艶やな白菊
- ★★★ Excellent!!!
日本文学とは詩詞によって形成されたもの、と論じた丸谷才一の『日本文学史早わかり』。西洋の文学史の方法では、日本文学史はうまく読み解くことはできぬ、との見解からものされた卓抜した傑作評論。それを本作を再読し、思いおこされました。
詩詞と散文はちがう、という反論は当然ありますでしょう。そういう方は、まず謙虚に、虚心に向き合う(読む)べきではないでしょうか。丸谷才一の評論を。泉鏡花の作品を。さすればその作品が日本文学の脈々たる系譜を受け継いでいることを看取できるはずです。その在り方からしても。当時はすでにドストエフスキーやトルストイが翻訳されてあって、文学をする者の必読となっていたようですけれども、泉鏡花はあえて時流に背をむけられましたからね。
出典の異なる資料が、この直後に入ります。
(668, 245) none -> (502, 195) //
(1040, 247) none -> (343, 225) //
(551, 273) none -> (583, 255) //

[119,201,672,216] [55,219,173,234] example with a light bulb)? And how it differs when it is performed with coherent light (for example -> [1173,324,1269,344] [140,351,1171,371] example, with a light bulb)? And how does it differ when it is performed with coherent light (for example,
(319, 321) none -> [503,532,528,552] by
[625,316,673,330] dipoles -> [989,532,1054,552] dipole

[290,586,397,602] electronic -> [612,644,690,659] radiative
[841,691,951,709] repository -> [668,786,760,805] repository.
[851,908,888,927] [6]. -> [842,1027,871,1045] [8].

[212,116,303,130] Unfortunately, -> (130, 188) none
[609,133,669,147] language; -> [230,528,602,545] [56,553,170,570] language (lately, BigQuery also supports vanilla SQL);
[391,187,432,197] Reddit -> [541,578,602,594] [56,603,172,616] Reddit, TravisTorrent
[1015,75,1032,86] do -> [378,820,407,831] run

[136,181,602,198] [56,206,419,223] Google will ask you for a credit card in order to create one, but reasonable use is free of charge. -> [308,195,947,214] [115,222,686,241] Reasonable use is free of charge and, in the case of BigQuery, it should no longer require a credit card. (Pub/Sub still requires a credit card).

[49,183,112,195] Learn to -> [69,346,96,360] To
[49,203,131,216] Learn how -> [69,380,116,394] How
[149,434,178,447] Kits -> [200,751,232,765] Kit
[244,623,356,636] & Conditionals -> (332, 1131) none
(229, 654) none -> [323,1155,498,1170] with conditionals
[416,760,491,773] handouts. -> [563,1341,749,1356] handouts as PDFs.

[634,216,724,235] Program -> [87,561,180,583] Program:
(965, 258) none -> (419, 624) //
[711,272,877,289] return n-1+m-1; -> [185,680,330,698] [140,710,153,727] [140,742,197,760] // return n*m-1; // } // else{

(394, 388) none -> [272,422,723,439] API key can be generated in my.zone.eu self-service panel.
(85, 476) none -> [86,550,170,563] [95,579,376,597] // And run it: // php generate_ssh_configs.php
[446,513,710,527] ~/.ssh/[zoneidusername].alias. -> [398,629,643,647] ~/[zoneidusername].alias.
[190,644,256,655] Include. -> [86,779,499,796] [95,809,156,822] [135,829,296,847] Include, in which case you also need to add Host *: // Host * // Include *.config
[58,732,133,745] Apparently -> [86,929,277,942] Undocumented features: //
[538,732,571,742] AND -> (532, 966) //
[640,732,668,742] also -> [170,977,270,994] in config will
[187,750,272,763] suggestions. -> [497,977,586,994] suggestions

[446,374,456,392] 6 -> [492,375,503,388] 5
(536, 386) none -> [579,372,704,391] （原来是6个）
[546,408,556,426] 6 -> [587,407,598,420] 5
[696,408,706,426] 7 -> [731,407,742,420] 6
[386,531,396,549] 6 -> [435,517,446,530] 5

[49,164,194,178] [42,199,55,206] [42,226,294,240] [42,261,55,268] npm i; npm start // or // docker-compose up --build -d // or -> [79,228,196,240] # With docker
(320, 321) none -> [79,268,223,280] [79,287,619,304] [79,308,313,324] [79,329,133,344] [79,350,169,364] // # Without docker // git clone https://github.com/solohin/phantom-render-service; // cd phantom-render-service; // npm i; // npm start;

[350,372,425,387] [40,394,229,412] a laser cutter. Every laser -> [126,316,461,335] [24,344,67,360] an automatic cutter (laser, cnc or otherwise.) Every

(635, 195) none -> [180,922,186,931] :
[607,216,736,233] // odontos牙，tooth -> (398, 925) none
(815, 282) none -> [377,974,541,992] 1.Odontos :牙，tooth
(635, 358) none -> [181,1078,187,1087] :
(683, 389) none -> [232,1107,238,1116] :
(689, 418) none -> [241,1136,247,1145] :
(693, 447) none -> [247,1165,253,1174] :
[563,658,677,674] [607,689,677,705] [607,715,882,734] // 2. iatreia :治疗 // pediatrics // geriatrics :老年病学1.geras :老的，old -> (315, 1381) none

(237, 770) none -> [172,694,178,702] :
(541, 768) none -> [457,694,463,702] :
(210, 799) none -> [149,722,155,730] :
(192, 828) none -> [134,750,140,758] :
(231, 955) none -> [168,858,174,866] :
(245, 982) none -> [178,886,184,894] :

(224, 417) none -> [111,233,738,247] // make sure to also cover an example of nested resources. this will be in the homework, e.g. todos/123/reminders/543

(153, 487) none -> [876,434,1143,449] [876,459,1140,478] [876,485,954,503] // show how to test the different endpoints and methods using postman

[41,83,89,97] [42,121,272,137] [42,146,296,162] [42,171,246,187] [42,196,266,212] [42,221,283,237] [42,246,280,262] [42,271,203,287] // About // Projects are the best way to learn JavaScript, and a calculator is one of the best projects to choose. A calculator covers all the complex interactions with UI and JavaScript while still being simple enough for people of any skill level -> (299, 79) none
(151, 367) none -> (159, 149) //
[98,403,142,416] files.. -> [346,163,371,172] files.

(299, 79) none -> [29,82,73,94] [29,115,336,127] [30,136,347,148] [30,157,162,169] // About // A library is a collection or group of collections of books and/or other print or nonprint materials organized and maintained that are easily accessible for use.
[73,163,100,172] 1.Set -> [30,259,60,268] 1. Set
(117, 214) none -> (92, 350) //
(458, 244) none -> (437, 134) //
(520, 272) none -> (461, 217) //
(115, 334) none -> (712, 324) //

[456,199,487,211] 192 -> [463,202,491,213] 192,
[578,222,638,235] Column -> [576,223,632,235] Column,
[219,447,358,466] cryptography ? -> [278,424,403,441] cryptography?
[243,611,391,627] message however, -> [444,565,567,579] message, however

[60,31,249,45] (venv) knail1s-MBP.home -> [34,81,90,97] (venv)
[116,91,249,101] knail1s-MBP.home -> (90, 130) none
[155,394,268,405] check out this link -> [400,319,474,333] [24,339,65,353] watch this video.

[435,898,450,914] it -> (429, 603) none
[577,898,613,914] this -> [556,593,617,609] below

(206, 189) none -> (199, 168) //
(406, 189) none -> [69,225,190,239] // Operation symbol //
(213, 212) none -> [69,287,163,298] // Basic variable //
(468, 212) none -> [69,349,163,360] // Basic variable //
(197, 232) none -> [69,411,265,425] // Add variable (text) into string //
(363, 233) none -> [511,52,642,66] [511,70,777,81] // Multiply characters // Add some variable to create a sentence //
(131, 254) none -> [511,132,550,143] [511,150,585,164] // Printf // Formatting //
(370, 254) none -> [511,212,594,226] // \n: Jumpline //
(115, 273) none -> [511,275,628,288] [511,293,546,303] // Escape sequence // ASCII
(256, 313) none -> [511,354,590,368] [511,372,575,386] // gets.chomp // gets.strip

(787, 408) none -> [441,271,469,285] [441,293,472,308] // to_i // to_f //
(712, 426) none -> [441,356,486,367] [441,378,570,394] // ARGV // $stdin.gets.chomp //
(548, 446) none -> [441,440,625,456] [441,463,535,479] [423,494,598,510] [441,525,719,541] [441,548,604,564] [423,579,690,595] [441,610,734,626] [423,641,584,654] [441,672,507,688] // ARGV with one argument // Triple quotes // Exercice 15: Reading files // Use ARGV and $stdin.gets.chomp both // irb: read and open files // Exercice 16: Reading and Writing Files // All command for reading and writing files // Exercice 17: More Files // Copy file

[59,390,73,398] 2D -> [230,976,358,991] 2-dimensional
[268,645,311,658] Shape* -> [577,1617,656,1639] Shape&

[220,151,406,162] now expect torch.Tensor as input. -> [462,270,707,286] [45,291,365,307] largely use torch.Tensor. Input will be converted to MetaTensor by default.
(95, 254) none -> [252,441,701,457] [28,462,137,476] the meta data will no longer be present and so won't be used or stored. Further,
それでいて観念的な美文に流れず、写実的であったり視点の切り替えーー映画から導き出した手法であるようですーーだの語りのからくりだの諧謔だのがあったりもして、決して古臭くないし、けざやかに訴えてくるものがありますね。なにより、おもしろいですよね。徒花のようでいて、正当な白菊。
決して朽ちることのない、嬋娟たる佳品です。